Complaints and appeals
Political parties, candidates and voters who have endorsed a particular candidate (or state) in presidential, parliamentary or European Parliament elections may file complaints with the State Electoral Commission regarding irregularities in the election process within 48 hours of a disputed activity. In the European Parliament elections, voter complaints are required to be endorsed by at least 100 voters (or five percent of the voters). If the commission finds the complaint valid, it will order the part of the election process directly affected by the disputed activity to be repeated (possibly postponing the election date if there is insufficient time left). The commission must provide its decision within 48 hours after the complaint is submitted. The decision may be appealed before the Constitutional Court of Croatia within 48 hours of its receipt and once petitioned, the court must return a ruling within 48 hours. In local council elections, complaints are processed by county, city or town electoral commissions (as appropriate). In mayoral elections, complaints are filed with the county electoral commission. This does not apply to Zagreb mayoral elections, where complaints are submitted to the State Electoral Commission (the case also in county prefect elections). The time allowances and appeals procedure are the same as for presidential and parliamentary elections.

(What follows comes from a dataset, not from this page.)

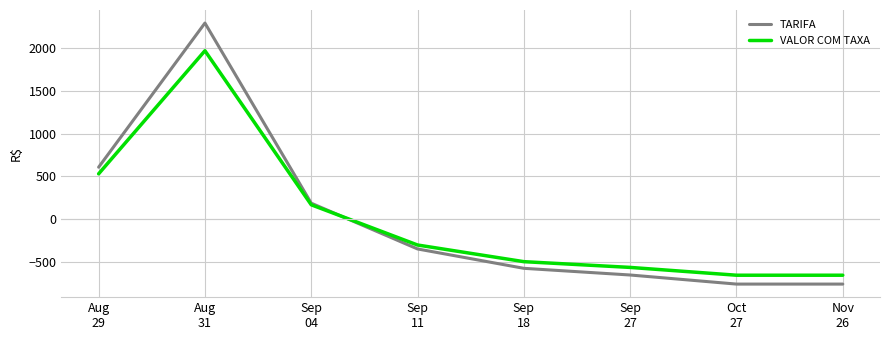

How many times do VALOR COM TAXA and TARIFA cross each other?

1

Elections are governed by the State Electoral Commission and electoral boards. Members of those bodies are required to have a university degree in law, and they may not be members of any political party. The State Electoral Commission prepares and manages elections in accordance with legislation, appoints lower-ranking election-commission and board members, issues directives to such bodies and supervises their work. The State Electoral Commission compiles and publishes candidate lists, supervises the legality of political campaigns and compiles and publishes election results. All members of election boards (or their legal deputies) must be present at assigned polling stations at all times while the polling station is open. The board verifies the identity of voters against the list of registered voters and records the turnout. The turnout number is later checked against number of votes cast; if the number of votes exceeds the turnout, the election at that polling station must be repeated. Votes are tallied by hand, and that information is forwarded (along with all other records kept at the polling station) to the State Electoral Commission.
Further monitoring is performed by non-governmental organizations specializing in election monitoring, such as GONG. There are also other monitoring organisations headquartered in Croatia and abroad; the OSCE set up a limited monitoring mission to observe the 2009–2010 presidential elections. The last parliamentary election (held in 2007) was monitored by 8,540 observers fielded by a number of organisations and political parties.